_Work to complete_
All lines in the data below carrying the string "root" are to be located and copied.

_Input_
-.-.-
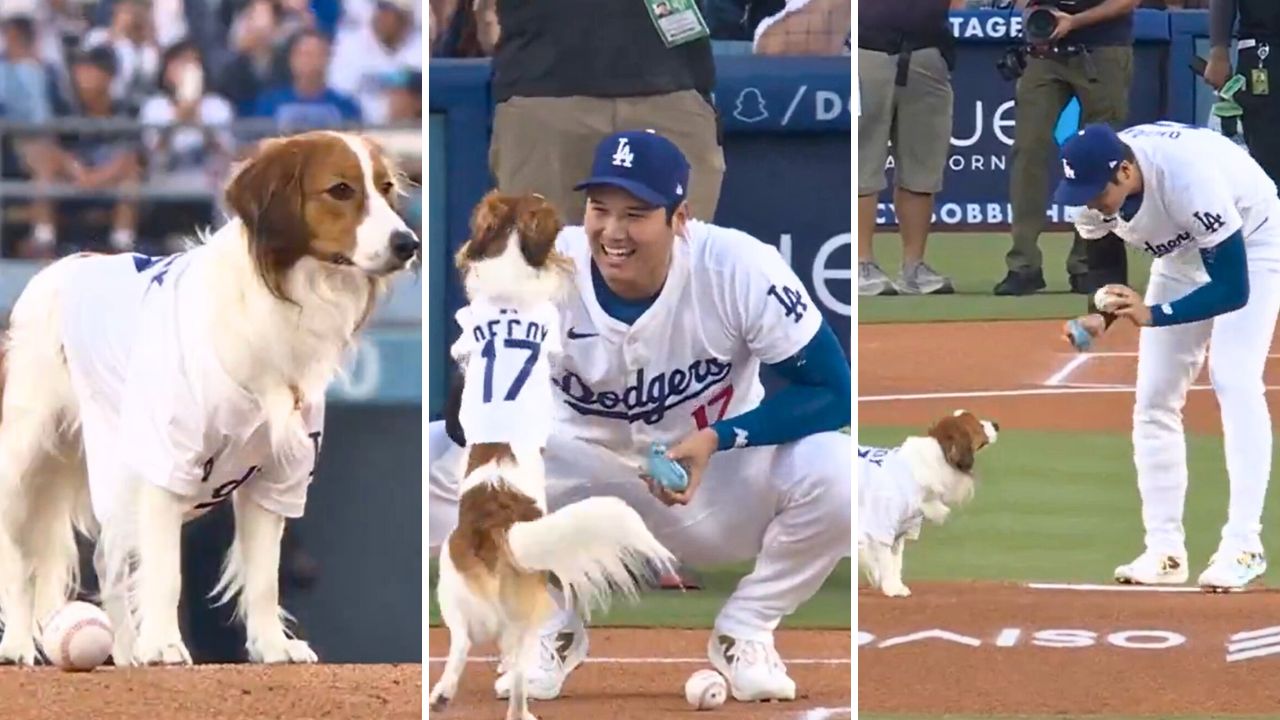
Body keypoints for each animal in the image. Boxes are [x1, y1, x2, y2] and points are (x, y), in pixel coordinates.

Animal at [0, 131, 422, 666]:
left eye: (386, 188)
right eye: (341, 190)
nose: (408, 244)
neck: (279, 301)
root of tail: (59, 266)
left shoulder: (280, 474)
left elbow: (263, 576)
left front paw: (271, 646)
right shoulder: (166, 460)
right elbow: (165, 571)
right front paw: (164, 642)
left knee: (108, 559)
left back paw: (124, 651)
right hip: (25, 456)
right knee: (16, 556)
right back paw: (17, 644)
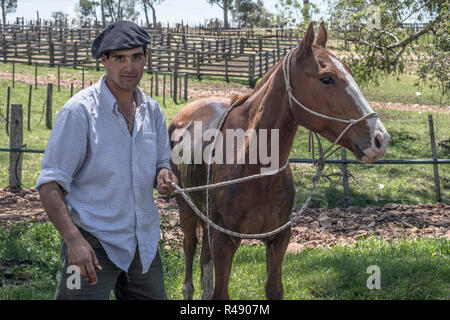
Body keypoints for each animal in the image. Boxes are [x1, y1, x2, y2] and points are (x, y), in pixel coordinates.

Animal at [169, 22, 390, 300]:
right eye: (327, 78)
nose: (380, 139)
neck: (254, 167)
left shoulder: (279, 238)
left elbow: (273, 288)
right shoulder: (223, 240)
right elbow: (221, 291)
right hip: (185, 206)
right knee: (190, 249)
-.-.-
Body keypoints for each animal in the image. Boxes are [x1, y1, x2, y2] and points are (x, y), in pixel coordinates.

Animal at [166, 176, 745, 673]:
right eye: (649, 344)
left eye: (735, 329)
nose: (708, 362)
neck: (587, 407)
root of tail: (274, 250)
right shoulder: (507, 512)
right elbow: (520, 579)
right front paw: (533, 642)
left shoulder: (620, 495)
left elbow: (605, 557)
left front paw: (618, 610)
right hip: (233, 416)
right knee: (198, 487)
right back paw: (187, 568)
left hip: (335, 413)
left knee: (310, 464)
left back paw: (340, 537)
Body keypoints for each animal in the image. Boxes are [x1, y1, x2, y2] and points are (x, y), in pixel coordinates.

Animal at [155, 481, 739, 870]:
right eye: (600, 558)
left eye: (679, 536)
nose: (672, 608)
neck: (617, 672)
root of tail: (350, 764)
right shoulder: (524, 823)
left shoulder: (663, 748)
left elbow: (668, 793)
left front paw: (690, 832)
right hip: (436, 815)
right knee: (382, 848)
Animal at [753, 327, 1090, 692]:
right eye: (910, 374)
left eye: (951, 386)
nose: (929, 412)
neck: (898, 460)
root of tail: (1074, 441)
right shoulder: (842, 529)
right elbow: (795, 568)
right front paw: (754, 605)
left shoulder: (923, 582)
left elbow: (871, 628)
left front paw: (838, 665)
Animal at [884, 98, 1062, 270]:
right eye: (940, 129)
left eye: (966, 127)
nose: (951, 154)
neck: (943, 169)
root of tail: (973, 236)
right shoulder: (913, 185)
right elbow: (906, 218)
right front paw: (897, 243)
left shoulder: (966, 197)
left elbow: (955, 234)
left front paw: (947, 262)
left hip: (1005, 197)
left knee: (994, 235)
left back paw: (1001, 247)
-.-.-
_Your response_
root of tail: (59, 266)
root of tail: (274, 250)
root of tail: (350, 764)
root of tail: (1074, 441)
root of tail: (973, 236)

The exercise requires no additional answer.